Mark Menzies is a member of the Transport Select Committee, and is MP for Fylde.

After David Cameron presented his renegotiation settlement with the European Council to Parliament in February, my instinctive reaction was to turn up my nose and head for the exit.  The piffling concessions that the European Union presented to the UK, though faced with the prospect of losing the third largest contributor to its budget, confirmed my view that the EU could not be reformed.

My heart and a good deal of my head told me to back the Leave camp, to rid ourselves of the shackles of the European super-state, reclaim our sovereignty and prosper as an integrated part of the whole world, not just the EU.

But two things held me back.  The first was loyalty to David Cameron – I understood the implications for him if we voted to leave from day one of the referendum campaign.  The second and more important reason that I voted to remain in the EU was purely practical: I was concerned that we did not, nor that we currently have the personnel or the organisation to make Brexit a success.

My argument against leaving the EU was not, therefore, based on the absence of our strategy for leaving – though, lamentably, none appears to have yet been properly considered.  We have many great minds in this country and now a formidably gifted new Prime Minister, a combination of which is certainly capable of working out what to do next.

Instead, the challenge that faces us most acutely is the capability of existing Government structures to implement its eventual exit strategy, thus enabling the UK to make the most of its position outside of the EU.

While much of the focus has been on the medium-term process of negotiating our exit from the EU, we must be mindful that Brexit will only be successful in the long term if we take this unique opportunity to simultaneously improve our trading relationships with the rest of the world as well.

In this, we cannot afford to waste time.  If Britain is to prosper in a new order outside the EU, then the Government must ensure that it immediately puts a framework in place to deal with the new demands that will soon be placed upon it.  And not only do we desperately need a new organisation in place to deliver trade deals for the UK, we must seize this rare chance to rip up the rule book on Whitehall recruitment and to staff it with handpicked individuals from across government, industry, finance and law – from across the world, not merely the UK and Brussels.

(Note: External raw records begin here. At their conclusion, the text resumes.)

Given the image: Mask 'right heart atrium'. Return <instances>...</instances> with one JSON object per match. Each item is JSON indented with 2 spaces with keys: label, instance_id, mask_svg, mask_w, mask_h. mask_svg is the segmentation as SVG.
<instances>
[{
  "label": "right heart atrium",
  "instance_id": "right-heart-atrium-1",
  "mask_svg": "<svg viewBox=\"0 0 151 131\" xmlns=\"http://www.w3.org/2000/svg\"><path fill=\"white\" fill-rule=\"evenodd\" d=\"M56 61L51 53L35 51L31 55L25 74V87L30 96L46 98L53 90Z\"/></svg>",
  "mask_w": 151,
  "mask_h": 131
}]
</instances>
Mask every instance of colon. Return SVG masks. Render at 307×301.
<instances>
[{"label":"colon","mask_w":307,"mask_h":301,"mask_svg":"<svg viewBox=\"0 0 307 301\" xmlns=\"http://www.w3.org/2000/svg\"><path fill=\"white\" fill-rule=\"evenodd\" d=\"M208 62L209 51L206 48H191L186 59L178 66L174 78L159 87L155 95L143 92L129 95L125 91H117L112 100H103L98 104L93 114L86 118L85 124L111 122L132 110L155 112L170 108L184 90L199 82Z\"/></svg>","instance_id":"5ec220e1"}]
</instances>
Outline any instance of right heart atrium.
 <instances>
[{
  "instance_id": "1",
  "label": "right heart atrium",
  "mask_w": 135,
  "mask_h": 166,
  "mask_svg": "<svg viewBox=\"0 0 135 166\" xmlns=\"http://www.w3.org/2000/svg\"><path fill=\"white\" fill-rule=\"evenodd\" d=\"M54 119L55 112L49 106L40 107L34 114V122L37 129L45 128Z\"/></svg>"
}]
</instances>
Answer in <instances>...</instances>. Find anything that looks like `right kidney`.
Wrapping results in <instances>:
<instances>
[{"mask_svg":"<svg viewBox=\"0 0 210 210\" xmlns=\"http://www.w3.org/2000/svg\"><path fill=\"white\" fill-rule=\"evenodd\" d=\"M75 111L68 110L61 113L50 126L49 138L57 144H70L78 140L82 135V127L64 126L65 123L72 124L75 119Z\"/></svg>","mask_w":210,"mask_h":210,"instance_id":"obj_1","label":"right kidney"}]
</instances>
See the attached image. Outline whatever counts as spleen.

In my role as Chairman of the All Party Parliamentary Group on Argentina, I have been working closely with the new Ambassador to improve trade links between Britain and Argentina, building on the goodwill fostered by President Macri since his election in November.  Our work culminated in the first visit of an inbound delegation of Argentine Senators for many years, led by Federico Pinedo, Provisional President of the Senate, to discuss cooperation between our two parliaments on this key subject.

I organised a meeting at the London Stock Exchange, chaired by Sir Michael Rake, Chairman of BT, between the delegation and a number of influential City investors, at which there was significant criticism of the EU for failing to deliver a long-awaited trade deal with countries in the Mercosur trade group.  Despite this clear failure of the EU to come up with a deal over nearly two decades, the overwhelming consensus in the room was that non-European countries would rather negotiate with Britain as a part of the EU, than outside it.  We now have no option but to change this perception.

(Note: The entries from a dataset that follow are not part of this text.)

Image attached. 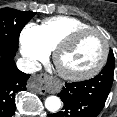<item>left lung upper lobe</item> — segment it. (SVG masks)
<instances>
[{
    "label": "left lung upper lobe",
    "mask_w": 117,
    "mask_h": 117,
    "mask_svg": "<svg viewBox=\"0 0 117 117\" xmlns=\"http://www.w3.org/2000/svg\"><path fill=\"white\" fill-rule=\"evenodd\" d=\"M114 65H115V58H114L112 50H110L108 61H107V64L105 65V68L107 67L108 70L111 71L112 77L114 73Z\"/></svg>",
    "instance_id": "1"
}]
</instances>
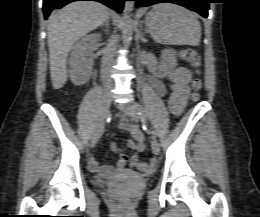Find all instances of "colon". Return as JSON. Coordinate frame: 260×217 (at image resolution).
<instances>
[{"label":"colon","instance_id":"1","mask_svg":"<svg viewBox=\"0 0 260 217\" xmlns=\"http://www.w3.org/2000/svg\"><path fill=\"white\" fill-rule=\"evenodd\" d=\"M181 57L187 62H189L195 68L196 72H198V68L200 66V57L196 51L194 50L184 51L181 53ZM200 87H201L200 80L197 77H195L192 81V88L194 90L192 97L194 100H196L198 97V91ZM134 166L140 172L149 171V166L144 162H140V163L137 162ZM114 201L118 204H124L126 202V200L122 198H115Z\"/></svg>","mask_w":260,"mask_h":217}]
</instances>
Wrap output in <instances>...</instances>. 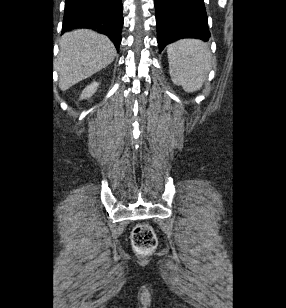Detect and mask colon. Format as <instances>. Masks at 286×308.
Masks as SVG:
<instances>
[{
	"instance_id": "obj_1",
	"label": "colon",
	"mask_w": 286,
	"mask_h": 308,
	"mask_svg": "<svg viewBox=\"0 0 286 308\" xmlns=\"http://www.w3.org/2000/svg\"><path fill=\"white\" fill-rule=\"evenodd\" d=\"M131 242L138 253L147 254L156 248L158 240L150 225L140 224L134 228L131 234Z\"/></svg>"
}]
</instances>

Argentina accounts for only 0.1 per cent of UK exports and imports, despite it being the 25th largest economy in the world; a clear example of our failure to engage with new and emerging markets from within the EU.  While a new trade department must inevitably look to push to the front of the ‘queue’ with the USA and Europe as its key priorities, there would be no greater demonstration of the benefits of Brexit if we move quickly to secure good deals with neglected markets, such as Argentina.  This will also bring with it political benefits.

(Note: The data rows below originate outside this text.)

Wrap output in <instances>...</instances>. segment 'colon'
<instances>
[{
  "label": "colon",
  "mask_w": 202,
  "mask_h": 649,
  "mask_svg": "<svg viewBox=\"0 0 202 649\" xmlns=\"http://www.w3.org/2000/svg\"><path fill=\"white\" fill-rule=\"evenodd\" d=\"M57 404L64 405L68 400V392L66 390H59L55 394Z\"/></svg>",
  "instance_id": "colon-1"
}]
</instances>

Though we are currently in no position to carry out this vitally important and highly challenging work, the approach that we generally take in appointing our trade ministers offers a blueprint for the way forward.  Our current trade minister, Lord Price, has done some very good work in the short time that he has been in post, including his leadership of a trade delegation to Argentina earlier this year.  I have been impressed by his vision for the role, which comes as no great surprise, given his background of success as Managing Director of Waitrose.

We don’t just need good people who know what they are doing at the top.  While our civil service is very good at evolving to suit changing times, we are about to commit the UK to a revolution, which calls for a complete rethink.  United Kingdom Trade and Investment was good at what it did, but that job is nothing as to what is required from a body tasked with undertaking multiple trade negotiations at the same time.

It goes without saying that we must invest heavily and increase personnel.  But I want us to do much more than that.  I want us to tempt the very best to come over from the private sector, from other areas of government, and other parts of the world to help build up our new Department of Trade.  I want us to ignore the normal rules on civil service pay and appointments.  I want the Government to ensure that this really will be the department of all the talents, from top to bottom.

I voted to remain in the EU because I did not believe that UK governments – whichever political party was in power – could be adaptable or dynamic enough to deal with the enormous challenges that exiting the EU will create.  I am hopeful that we can work to prove my reasoning invalid.

The opportunity to build a new Whitehall department – virtually from scratch – provides the Government with a once-in-a-lifetime chance to learn from past experiences of failure and to institute a new body that is equipped to deal effectively with the current challenges that Britain faces, from day one.  Let’s not squander it.